Nel 2025, 30 aziende autorizzate a inviare cittadini tagiki a lavorare all'estero hanno esportato in modo organizzato 35.747 persone. Questa cifra supera di quasi 19 mila unità il dato analogo del 2024. La statistica è stata fornita dal ministro del Lavoro, della Migrazione e dell'Occupazione della repubblica, Soleha Kholmakhamadzoda, riporta «Asia-Plus».

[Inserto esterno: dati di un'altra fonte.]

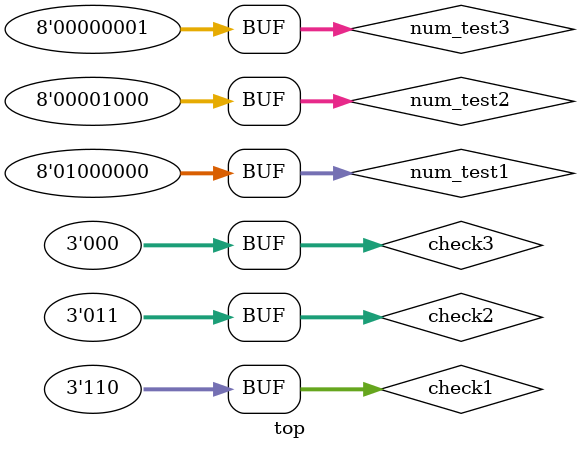
<source format=v>
`include "log.v"

module top();

wire [7:0] num_test1 = 8'b01000000;
wire [7:0] num_test2 = 8'b00001000;
wire [7:0] num_test3 = 8'b00000001;

wire [2:0] result1;
wire [2:0] result2;
wire [2:0] result3;

wire [2:0] check1 = 6;
wire [2:0] check2 = 3;
wire [2:0] check3 = 0;

get_pow test1_get_pow
(
	.number	(num_test1),
	.pow	(result1)
);

get_pow test2_get_pow
(
	.number	(num_test2),
	.pow	(result2)
);

get_pow test3_get_pow
(
	.number	(num_test3),
	.pow	(result3)
);

endmodule
</source>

Inoltre, come ha sottolineato la funzionaria, attraverso le strutture competenti del suo ministero all'estero è stata fornita assistenza per l'impiego a 21.669 connazionali. Secondo Kholmakhamadzoda, le autorità, nell'inviare manodopera dal paese, danno priorità a strumenti come il reclutamento organizzato e l'occupazione legale. Questo meccanismo consente di preparare in anticipo, già in patria, i documenti necessari, sottoporsi a una visita medica, confermare le qualifiche e la conoscenza della lingua.
Allo stesso tempo, il capo del Ministero del Lavoro ha sottolineato che oggi la protezione dei diritti e degli interessi dei cittadini tagiki che si recano all'estero viene attuata in modo completo, in tutte le fasi del processo: prima della partenza, durante il soggiorno all'estero e dopo il ritorno a casa.
Il ministro ha ricordato che lo scorso anno il paese centroasiatico ha firmato con la Russia un Protocollo per apportare modifiche agli accordi intergovernativi sul reclutamento organizzato e sullo status giuridico delle rappresentanze degli organi migratori. Sulla base di questo documento, una parte significativa delle procedure per la formalizzazione dei migranti lavoratori che desiderano lavorare nella Federazione Russa è stata trasferita in Tagikistan. Ad esempio, la visita medica, le impronte digitali, l'esame di lingua russa e altro.
È attivamente operativa la rappresentanza del Ministero del Lavoro della repubblica in Russia. I funzionari assistono i connazionali fornendo aiuto legale, consulenziale e informativo, e interagiscono anche con le autorità russe, le organizzazioni pubbliche e la diaspora. In particolare, lo scorso anno sono stati condotti 77 incontri con gli organi di contrasto russi e i difensori dei diritti umani, e 205 incontri con i lavoratori.
Tuttavia, il ministero continua a tutelare i migranti anche dopo il loro ritorno in patria. Qui la priorità è garantire la loro occupazione in patria, inclusi i cittadini deportati. Così, nel periodo di riferimento, oltre 16 mila persone arrivate dalla Russia hanno trovato lavoro. Inoltre, più di 2.500 di loro sono stati assunti presso i cantieri della centrale idroelettrica di Rogun. In generale, 28,6 mila cittadini rimpatriati e deportati hanno beneficiato di varie forme di sostegno sociale, ha aggiunto il capo del ministero competente.
La Russia rimane una destinazione popolare per i migranti dal Tagikistan. Sebbene negli anni l'afflusso di manodopera da questa repubblica centroasiatica sia diminuito. Secondo i dati ufficiali delle autorità russe, nei primi nove mesi dello scorso anno sono entrati in Russia meno di 1,2 milioni di tagiki. Mentre nello stesso periodo del 2024 la cifra era di 1,4 milioni di persone, e nel 2023 di 1,7 milioni. Tuttavia, molti di coloro che desiderano trovare lavoro all'estero continuano a scegliere la Russia. Inoltre, se si confronta con le statistiche sul reclutamento organizzato, solo una piccolissima percentuale di cittadini utilizza i servizi delle aziende che si occupano dell'invio di manodopera all'estero.